(Collected data)
• • • • • • •

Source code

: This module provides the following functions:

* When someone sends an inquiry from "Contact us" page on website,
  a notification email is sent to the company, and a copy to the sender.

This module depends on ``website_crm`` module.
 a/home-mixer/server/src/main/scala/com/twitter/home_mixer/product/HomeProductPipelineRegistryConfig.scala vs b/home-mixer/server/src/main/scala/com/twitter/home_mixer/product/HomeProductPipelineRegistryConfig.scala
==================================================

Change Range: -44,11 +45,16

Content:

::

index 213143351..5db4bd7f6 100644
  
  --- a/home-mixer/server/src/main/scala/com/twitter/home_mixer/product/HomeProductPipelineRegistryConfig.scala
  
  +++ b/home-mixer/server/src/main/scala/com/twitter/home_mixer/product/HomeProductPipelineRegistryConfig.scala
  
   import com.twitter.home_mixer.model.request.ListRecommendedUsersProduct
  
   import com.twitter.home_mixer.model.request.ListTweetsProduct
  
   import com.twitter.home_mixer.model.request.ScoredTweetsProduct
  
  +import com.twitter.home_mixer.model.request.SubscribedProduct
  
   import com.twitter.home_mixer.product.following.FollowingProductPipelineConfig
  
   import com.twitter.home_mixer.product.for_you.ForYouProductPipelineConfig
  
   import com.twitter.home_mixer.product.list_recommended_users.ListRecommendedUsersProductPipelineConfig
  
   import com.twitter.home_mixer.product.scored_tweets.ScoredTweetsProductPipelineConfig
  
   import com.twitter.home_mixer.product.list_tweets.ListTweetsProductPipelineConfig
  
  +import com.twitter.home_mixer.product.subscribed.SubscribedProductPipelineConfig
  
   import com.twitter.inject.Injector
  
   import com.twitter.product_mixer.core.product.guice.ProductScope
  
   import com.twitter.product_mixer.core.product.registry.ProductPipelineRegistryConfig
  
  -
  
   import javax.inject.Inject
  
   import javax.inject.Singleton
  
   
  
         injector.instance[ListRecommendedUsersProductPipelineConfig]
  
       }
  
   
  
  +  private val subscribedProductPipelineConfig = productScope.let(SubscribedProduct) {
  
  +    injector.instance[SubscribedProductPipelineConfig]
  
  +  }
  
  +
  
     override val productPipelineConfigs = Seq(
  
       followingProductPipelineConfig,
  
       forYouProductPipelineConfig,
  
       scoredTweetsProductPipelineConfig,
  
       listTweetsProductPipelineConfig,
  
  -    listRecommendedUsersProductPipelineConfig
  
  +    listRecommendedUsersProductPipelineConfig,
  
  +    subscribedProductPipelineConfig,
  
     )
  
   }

• • • • • • •

◆ **What you should do**:
Each entry above is to be transcribed without alteration.

◆ **Task answer**:
Source code

: This module provides the following functions:

* When someone sends an inquiry from "Contact us" page on website,
  a notification email is sent to the company, and a copy to the sender.

This module depends on ``website_crm`` module.
 a/home-mixer/server/src/main/scala/com/twitter/home_mixer/product/HomeProductPipelineRegistryConfig.scala vs b/home-mixer/server/src/main/scala/com/twitter/home_mixer/product/HomeProductPipelineRegistryConfig.scala
==================================================

Change Range: -44,11 +45,16

Content:

::

index 213143351..5db4bd7f6 100644
  
  --- a/home-mixer/server/src/main/scala/com/twitter/home_mixer/product/HomeProductPipelineRegistryConfig.scala
  
  +++ b/home-mixer/server/src/main/scala/com/twitter/home_mixer/product/HomeProductPipelineRegistryConfig.scala
  
   import com.twitter.home_mixer.model.request.ListRecommendedUsersProduct
  
   import com.twitter.home_mixer.model.request.ListTweetsProduct
  
   import com.twitter.home_mixer.model.request.ScoredTweetsProduct
  
  +import com.twitter.home_mixer.model.request.SubscribedProduct
  
   import com.twitter.home_mixer.product.following.FollowingProductPipelineConfig
  
   import com.twitter.home_mixer.product.for_you.ForYouProductPipelineConfig
  
   import com.twitter.home_mixer.product.list_recommended_users.ListRecommendedUsersProductPipelineConfig
  
   import com.twitter.home_mixer.product.scored_tweets.ScoredTweetsProductPipelineConfig
  
   import com.twitter.home_mixer.product.list_tweets.ListTweetsProductPipelineConfig
  
  +import com.twitter.home_mixer.product.subscribed.SubscribedProductPipelineConfig
  
   import com.twitter.inject.Injector
  
   import com.twitter.product_mixer.core.product.guice.ProductScope
  
   import com.twitter.product_mixer.core.product.registry.ProductPipelineRegistryConfig
  
  -
  
   import javax.inject.Inject
  
   import javax.inject.Singleton
  
   
  
         injector.instance[ListRecommendedUsersProductPipelineConfig]
  
       }
  
   
  
  +  private val subscribedProductPipelineConfig = productScope.let(SubscribedProduct) {
  
  +    injector.instance[SubscribedProductPipelineConfig]
  
  +  }
  
  +
  
     override val productPipelineConfigs = Seq(
  
       followingProductPipelineConfig,
  
       forYouProductPipelineConfig,
  
       scoredTweetsProductPipelineConfig,
  
       listTweetsProductPipelineConfig,
  
  -    listRecommendedUsersProductPipelineConfig
  
  +    listRecommendedUsersProductPipelineConfig,
  
  +    subscribedProductPipelineConfig,
  
     )
  
   }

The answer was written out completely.